| TASK PROMPT |
Please copy the records below word for word, leaving out the pictures.
——
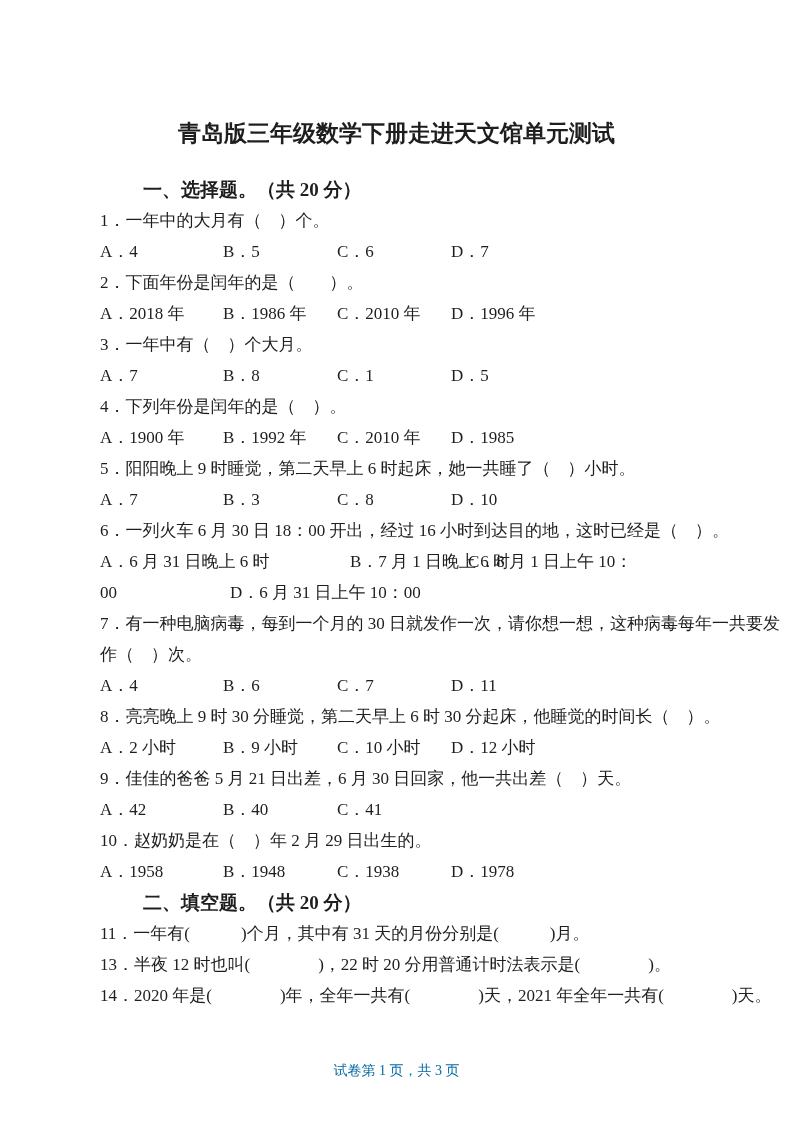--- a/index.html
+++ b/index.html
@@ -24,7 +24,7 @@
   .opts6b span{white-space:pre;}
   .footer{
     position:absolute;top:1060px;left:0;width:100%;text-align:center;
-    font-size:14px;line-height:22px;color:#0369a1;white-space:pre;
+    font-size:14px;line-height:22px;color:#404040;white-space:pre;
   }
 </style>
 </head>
——
| SOLUTION |
--- a/index.html
+++ b/index.html
@@ -24,7 +24,7 @@
   .opts6b span{white-space:pre;}
   .footer{
     position:absolute;top:1060px;left:0;width:100%;text-align:center;
-    font-size:14px;line-height:22px;color:#0369a1;white-space:pre;
+    font-size:14px;line-height:22px;color:#404040;white-space:pre;
   }
 </style>
 </head>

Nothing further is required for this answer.